Year   Starting amount     Interest     Final amount
1                $1000             $50             $1050
2                $1050             $50             $1100
3                $1100             $50             $1150
4                $1150             $50             $1200
5                $1200             $50             $1250
THIS IS COMPLETELY WRONG!!!!!!

Instead, the yearly growth gets recalculated every year as shown below.  Each year the interest is the starting amount times 5%

Year   Starting amount        Interest        Final amount
1                $1000             $50             $1050
2                $1050             $52.50        $1102.50
3                $1102.50        $55.13        $1157.63
4                $1157.63        $57.88        $1215.51
5                $1215.51        $60.78        $1276.28

Note that above I illustrated compound gains on a yearly basis.  This same technique is true for losses and the term may also change.  For example, a credit card would have MONTHLY interest.

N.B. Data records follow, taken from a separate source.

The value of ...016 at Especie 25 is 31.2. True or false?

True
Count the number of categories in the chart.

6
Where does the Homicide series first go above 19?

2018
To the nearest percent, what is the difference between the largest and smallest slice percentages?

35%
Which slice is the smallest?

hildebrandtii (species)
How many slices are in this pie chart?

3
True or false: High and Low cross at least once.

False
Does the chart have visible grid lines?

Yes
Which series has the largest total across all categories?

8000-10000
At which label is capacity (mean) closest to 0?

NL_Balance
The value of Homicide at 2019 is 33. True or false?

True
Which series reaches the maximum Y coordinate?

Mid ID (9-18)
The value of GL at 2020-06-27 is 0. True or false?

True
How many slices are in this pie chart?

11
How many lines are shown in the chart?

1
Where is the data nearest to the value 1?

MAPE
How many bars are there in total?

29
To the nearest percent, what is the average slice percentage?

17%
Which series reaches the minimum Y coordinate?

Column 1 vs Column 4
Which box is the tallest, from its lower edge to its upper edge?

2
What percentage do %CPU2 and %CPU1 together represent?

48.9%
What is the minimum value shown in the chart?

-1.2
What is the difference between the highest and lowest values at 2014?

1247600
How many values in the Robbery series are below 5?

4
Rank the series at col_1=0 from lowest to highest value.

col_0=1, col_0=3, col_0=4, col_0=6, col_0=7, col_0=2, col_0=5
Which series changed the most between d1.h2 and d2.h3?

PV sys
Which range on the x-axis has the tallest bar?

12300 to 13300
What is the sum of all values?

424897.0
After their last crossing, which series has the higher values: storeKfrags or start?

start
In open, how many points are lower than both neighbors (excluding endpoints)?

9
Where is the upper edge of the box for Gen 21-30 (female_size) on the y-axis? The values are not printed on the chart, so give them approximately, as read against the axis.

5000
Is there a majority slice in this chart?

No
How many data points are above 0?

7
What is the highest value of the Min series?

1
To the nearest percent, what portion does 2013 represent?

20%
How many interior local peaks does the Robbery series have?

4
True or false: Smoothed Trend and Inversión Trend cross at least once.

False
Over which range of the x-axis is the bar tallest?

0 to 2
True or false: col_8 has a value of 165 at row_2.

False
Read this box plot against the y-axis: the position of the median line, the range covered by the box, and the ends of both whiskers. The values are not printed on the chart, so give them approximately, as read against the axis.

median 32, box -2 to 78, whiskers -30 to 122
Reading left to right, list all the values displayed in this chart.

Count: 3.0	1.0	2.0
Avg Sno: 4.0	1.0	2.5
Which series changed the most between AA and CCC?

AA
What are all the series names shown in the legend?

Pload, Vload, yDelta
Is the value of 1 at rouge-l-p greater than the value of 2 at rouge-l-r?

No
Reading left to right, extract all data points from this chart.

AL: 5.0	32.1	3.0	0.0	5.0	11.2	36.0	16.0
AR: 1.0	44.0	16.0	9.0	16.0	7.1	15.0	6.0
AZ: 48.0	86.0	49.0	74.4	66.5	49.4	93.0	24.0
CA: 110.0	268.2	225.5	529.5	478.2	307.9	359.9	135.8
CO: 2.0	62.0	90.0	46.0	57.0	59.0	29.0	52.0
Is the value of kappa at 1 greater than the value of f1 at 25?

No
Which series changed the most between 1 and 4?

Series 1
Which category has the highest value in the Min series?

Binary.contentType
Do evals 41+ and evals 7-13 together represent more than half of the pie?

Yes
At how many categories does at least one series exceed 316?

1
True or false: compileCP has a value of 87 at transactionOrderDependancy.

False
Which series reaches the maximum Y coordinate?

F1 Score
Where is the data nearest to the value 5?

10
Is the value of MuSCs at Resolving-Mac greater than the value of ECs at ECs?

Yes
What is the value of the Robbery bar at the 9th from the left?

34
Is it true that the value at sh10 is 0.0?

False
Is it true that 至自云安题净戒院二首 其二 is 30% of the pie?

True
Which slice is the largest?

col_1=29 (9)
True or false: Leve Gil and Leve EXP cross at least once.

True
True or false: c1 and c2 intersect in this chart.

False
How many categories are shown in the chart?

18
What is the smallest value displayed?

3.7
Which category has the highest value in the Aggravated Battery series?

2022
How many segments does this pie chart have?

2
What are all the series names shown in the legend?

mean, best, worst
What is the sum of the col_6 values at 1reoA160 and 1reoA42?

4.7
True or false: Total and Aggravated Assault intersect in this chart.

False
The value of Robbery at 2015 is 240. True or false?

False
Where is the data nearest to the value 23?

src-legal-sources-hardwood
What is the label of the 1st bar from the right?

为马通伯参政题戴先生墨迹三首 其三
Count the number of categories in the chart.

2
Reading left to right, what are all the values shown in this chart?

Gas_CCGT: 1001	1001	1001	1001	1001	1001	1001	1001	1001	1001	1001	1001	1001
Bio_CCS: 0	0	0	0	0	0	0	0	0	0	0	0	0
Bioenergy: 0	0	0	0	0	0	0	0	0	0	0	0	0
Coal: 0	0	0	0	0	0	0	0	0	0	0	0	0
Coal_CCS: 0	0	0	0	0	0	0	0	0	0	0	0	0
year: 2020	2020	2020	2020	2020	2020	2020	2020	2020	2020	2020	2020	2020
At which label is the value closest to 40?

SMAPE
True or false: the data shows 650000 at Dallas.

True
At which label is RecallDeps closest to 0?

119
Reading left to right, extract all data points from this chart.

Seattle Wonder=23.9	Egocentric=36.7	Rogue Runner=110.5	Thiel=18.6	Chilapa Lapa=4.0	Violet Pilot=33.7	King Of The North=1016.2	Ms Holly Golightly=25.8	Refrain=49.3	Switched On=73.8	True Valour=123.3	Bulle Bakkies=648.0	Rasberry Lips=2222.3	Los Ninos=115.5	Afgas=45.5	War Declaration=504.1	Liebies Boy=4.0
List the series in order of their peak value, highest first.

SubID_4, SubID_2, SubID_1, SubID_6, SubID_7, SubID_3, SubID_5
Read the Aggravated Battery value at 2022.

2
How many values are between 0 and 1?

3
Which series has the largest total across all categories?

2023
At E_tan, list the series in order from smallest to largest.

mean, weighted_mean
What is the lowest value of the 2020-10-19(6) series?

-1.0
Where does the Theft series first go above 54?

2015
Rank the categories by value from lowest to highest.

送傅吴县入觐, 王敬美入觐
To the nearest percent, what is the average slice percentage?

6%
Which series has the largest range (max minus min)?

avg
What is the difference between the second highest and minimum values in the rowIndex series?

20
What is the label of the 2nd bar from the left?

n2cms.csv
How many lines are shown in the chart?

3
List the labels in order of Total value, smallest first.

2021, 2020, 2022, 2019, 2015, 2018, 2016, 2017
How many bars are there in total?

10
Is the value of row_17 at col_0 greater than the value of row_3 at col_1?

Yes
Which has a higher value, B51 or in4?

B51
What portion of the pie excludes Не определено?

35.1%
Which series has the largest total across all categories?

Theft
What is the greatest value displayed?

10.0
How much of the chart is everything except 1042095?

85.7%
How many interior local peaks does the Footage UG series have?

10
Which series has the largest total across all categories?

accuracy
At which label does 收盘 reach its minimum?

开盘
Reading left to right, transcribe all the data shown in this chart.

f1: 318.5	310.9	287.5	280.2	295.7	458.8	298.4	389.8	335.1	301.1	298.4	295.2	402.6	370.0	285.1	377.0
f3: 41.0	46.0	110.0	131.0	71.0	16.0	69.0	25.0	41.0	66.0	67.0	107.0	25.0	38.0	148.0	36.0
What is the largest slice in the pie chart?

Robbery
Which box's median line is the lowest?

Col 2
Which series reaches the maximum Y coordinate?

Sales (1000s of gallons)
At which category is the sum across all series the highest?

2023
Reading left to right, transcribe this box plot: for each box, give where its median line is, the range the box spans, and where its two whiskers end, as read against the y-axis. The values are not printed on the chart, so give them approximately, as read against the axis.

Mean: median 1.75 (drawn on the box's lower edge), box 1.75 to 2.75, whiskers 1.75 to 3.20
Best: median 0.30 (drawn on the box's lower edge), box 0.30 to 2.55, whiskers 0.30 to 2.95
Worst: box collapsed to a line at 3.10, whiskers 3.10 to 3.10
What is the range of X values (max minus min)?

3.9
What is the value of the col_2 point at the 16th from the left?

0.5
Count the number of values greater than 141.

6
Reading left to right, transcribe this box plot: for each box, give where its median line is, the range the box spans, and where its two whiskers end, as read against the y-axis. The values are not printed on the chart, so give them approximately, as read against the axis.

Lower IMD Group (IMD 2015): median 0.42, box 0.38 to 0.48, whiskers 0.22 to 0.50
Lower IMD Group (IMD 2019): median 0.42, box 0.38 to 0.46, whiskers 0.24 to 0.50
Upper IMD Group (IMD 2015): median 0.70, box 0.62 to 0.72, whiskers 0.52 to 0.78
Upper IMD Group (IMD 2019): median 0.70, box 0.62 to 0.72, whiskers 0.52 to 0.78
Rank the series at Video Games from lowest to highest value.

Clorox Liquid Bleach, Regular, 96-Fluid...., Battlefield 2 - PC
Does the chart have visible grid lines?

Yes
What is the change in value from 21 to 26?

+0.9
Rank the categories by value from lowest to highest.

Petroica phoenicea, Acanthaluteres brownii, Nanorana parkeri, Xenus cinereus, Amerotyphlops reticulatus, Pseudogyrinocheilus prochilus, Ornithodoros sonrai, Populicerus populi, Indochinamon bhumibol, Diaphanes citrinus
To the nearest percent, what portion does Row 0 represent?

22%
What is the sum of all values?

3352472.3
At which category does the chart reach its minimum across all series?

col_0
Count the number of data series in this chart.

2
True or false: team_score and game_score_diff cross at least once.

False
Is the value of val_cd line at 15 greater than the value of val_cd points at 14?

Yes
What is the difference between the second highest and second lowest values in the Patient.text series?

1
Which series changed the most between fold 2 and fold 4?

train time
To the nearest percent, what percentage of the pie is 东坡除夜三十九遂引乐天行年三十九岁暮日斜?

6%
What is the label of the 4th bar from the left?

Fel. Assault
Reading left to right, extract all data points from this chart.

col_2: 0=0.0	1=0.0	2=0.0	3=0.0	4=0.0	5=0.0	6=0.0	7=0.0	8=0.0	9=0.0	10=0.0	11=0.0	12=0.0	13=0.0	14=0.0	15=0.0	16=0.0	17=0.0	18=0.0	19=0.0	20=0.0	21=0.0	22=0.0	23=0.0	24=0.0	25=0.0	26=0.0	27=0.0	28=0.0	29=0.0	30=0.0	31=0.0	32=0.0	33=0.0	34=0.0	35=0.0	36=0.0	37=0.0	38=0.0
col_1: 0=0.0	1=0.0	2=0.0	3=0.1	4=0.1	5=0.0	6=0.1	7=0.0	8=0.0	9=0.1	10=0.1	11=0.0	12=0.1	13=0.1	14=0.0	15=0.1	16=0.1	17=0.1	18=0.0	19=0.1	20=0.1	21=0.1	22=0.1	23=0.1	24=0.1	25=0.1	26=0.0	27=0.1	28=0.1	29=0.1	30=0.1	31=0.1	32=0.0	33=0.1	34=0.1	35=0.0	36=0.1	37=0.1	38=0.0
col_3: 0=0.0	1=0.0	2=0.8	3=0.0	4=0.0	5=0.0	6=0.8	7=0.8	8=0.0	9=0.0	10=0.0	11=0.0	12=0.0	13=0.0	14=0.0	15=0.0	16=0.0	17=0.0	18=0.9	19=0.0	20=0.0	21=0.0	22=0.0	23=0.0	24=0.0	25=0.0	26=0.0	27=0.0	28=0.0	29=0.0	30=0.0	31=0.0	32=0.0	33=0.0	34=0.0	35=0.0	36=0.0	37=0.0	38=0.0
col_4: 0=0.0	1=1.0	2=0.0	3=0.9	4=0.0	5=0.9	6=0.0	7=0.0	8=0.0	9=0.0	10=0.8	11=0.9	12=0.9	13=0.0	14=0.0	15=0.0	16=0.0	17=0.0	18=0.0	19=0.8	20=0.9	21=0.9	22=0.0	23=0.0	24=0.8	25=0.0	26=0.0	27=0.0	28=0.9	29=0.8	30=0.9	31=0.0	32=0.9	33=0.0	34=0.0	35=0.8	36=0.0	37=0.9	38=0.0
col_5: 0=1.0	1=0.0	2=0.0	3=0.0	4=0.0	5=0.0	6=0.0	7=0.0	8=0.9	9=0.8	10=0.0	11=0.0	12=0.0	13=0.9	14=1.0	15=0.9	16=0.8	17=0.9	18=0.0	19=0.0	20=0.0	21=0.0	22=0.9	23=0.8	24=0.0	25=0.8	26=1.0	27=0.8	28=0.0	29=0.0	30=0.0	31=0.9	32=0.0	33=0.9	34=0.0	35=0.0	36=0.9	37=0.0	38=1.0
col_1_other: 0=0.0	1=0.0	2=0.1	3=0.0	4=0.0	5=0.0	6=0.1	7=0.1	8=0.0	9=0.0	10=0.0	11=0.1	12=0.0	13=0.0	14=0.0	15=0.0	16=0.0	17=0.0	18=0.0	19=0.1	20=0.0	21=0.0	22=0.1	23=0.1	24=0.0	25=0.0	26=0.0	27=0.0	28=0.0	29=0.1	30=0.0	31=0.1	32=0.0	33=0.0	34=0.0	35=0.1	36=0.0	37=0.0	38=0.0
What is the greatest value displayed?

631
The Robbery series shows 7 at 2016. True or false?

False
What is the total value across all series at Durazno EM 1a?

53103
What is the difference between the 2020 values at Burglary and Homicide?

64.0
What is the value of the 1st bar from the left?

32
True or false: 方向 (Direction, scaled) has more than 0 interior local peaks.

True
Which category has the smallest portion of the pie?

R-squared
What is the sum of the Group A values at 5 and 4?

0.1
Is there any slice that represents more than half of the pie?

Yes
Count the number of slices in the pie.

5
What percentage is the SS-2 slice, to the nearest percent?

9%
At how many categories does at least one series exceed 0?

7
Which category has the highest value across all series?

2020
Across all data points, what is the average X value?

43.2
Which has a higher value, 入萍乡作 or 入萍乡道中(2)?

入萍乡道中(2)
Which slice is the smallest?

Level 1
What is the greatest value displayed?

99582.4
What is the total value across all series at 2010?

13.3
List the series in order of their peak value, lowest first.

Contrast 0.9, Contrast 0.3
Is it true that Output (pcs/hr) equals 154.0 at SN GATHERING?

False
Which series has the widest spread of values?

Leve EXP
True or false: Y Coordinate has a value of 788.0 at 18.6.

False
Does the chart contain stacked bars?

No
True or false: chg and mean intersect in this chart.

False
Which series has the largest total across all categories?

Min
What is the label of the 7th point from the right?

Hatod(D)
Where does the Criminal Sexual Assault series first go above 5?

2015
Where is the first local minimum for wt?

Seeing the above chart, you can create your own multiplier based on your own assumptions.  Most people on this forum like the expectation that the market will return on average 7% per year.   The chart now look like this per dollar (assuming the total amount is all invested with a monthly interest of 7%/12

year    month   monthly cost   monthly interest    total
1     1               $1.00                                     $1.00
1        2               $1.00                $0.006          $2.01
1        3               $1.00                $0.012          $3.02
1        4               $1.00                $0.018          $4.04
1     5                $1.00                $0.024          $5.06
1     6               $1.00                $0.030          $6.09
1     7               $1.00                $0.036          $7.12
1     8               $1.00                $0.042          $8.17
1     9               $1.00                $0.048         $9.21
1     10               $1.00                $0.054         $10.27
1     11               $1.00                $0.060         $11.33
1     12               $1.00                $0.066              $12.39

So your dollar a month habit costs you 12.39 after 1 year.  Extrapolate this is 10 years, 20 years, add 3% inflation to your cost each year...

Figure these out and you can generate answers on your own.